TASK PROMPT => Every line in the records below between the one holding "PARTIDOS POLÍTICOS |" and the one holding "6 | TÉCNICO (A) DE EDUCACIÓN CÍVICA |", inclusive, is to be set down exactly; all other lines are to be left out.

DATASET RECORDS =>
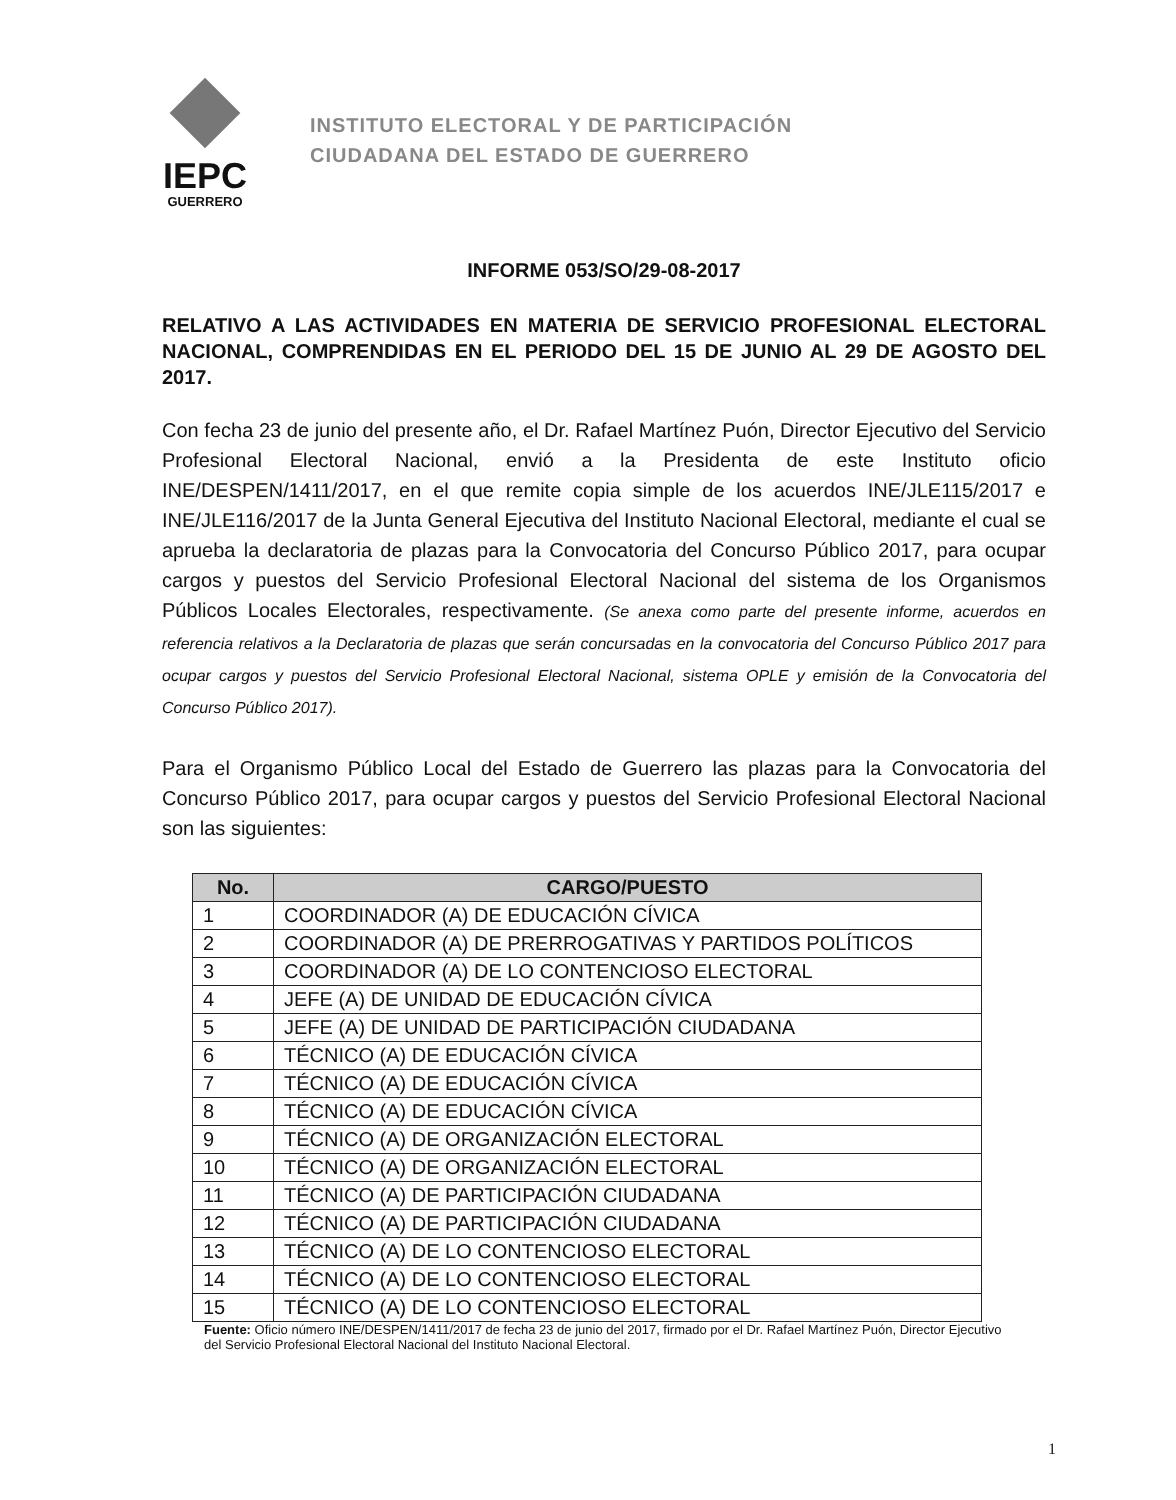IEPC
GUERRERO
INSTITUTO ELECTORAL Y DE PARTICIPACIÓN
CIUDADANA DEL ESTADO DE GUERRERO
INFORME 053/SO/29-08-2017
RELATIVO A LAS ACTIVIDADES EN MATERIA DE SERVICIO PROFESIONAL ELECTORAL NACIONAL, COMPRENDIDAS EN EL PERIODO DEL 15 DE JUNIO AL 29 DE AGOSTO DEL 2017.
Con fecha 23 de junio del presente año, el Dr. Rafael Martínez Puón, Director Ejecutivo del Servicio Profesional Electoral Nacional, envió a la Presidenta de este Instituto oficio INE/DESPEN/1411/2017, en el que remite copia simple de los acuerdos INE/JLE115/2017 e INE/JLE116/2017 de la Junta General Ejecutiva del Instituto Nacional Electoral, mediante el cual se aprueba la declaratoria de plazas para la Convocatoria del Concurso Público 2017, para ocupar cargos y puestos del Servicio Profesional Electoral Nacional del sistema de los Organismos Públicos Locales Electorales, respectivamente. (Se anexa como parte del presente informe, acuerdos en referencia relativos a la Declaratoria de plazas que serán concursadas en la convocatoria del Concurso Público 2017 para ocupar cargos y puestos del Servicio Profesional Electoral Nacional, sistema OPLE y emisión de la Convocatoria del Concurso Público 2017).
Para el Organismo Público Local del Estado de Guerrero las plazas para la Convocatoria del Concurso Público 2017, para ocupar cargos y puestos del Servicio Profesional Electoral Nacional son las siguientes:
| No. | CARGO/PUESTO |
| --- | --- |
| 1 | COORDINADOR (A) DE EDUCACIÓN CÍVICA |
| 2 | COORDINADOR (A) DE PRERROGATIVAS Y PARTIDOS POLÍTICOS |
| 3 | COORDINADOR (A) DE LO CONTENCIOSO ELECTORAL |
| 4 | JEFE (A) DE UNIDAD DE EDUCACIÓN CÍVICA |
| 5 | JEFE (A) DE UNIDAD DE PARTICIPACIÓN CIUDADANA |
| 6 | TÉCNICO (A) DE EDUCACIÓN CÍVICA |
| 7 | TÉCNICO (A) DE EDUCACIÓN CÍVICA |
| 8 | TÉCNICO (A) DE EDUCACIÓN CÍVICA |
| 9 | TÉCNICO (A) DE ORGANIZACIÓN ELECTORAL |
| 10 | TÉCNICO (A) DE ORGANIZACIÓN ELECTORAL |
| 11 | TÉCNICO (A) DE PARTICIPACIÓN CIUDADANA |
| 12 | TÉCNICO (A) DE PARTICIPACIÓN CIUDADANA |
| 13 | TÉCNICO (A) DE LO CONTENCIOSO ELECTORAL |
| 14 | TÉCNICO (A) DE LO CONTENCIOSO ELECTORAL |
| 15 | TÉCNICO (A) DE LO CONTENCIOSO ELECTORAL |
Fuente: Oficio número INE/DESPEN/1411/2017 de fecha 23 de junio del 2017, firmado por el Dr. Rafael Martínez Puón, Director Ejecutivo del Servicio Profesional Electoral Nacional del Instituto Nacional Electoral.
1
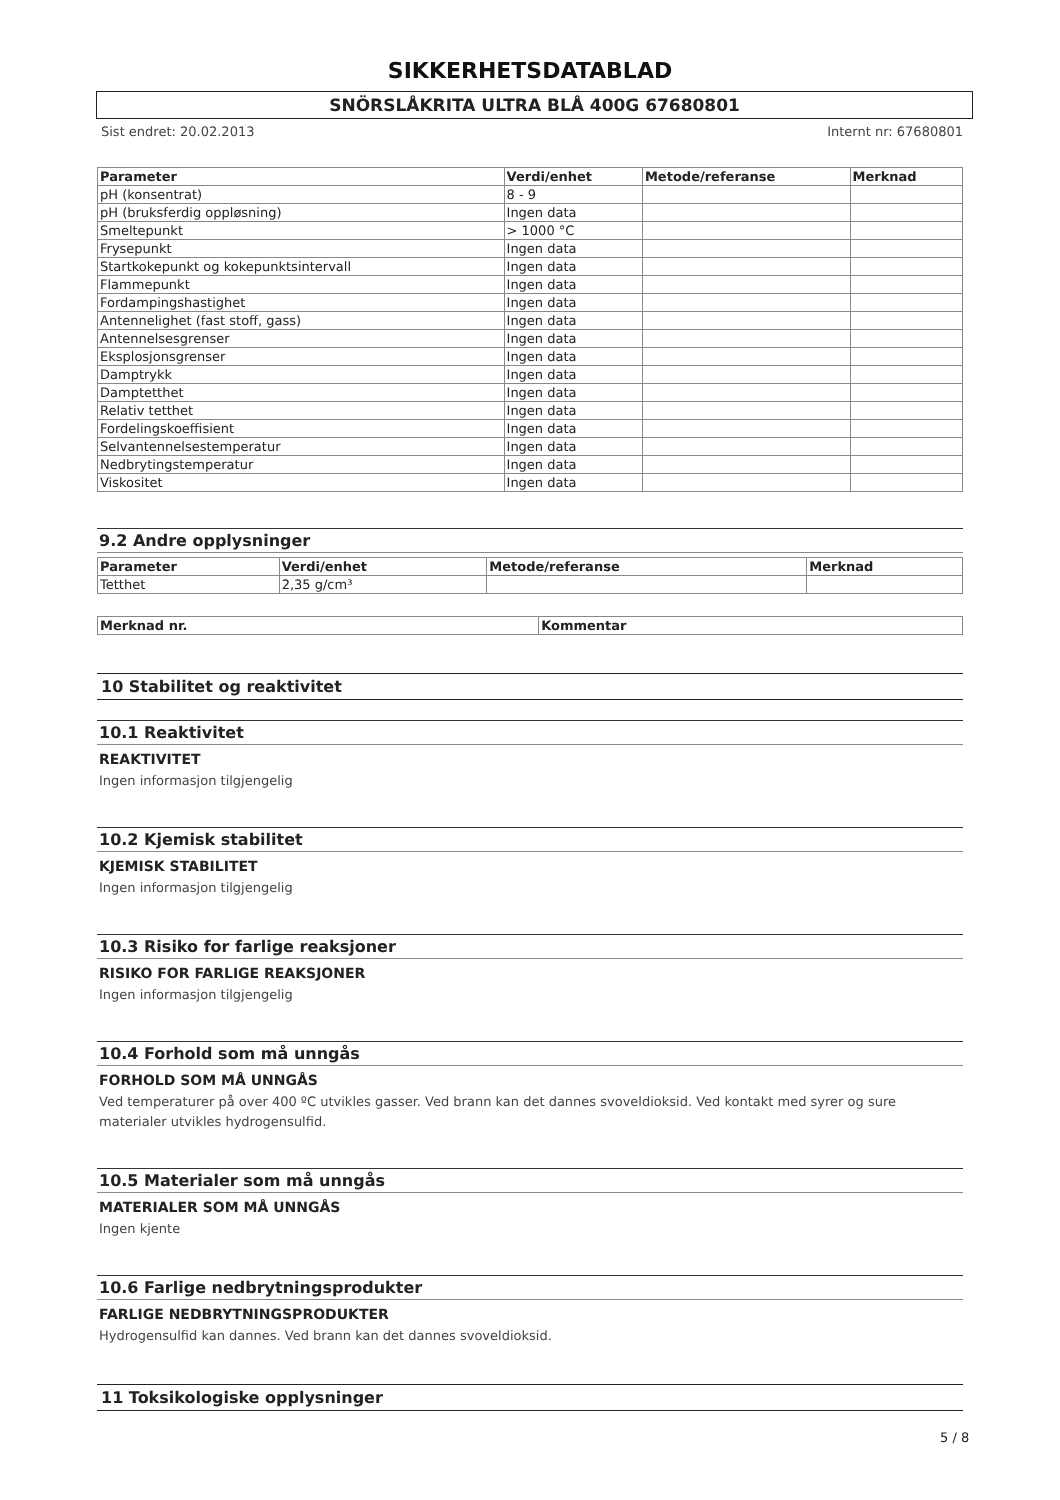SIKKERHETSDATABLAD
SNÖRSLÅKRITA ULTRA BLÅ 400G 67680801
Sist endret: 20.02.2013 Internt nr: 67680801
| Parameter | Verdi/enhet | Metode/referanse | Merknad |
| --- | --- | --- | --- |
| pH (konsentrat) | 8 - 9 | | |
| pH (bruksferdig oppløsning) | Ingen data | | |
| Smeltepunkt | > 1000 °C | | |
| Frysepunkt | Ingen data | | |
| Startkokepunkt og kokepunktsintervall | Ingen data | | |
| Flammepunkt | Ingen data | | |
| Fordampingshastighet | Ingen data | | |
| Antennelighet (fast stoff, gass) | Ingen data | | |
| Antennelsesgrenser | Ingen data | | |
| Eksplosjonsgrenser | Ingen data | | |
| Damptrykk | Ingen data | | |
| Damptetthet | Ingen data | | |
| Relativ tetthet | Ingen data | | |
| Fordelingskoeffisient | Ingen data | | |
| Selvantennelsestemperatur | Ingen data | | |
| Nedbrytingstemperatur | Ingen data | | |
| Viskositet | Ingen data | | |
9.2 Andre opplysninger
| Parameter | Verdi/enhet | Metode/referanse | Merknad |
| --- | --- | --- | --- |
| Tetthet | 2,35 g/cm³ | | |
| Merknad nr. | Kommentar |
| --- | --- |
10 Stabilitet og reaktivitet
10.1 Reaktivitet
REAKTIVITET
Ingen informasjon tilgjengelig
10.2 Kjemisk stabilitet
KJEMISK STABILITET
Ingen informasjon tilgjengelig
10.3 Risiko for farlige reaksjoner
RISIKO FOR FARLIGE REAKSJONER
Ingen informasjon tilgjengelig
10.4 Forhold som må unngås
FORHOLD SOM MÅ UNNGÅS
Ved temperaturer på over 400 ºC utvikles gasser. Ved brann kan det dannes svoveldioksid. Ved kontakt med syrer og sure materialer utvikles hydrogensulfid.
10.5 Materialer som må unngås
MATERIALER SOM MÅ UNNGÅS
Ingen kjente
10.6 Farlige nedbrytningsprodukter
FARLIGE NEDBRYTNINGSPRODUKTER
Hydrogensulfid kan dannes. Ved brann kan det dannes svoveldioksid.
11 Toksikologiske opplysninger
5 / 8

SOLUTION BELOW =>
| 2 | COORDINADOR (A) DE PRERROGATIVAS Y PARTIDOS POLÍTICOS |
| 3 | COORDINADOR (A) DE LO CONTENCIOSO ELECTORAL |
| 4 | JEFE (A) DE UNIDAD DE EDUCACIÓN CÍVICA |
| 5 | JEFE (A) DE UNIDAD DE PARTICIPACIÓN CIUDADANA |
| 6 | TÉCNICO (A) DE EDUCACIÓN CÍVICA |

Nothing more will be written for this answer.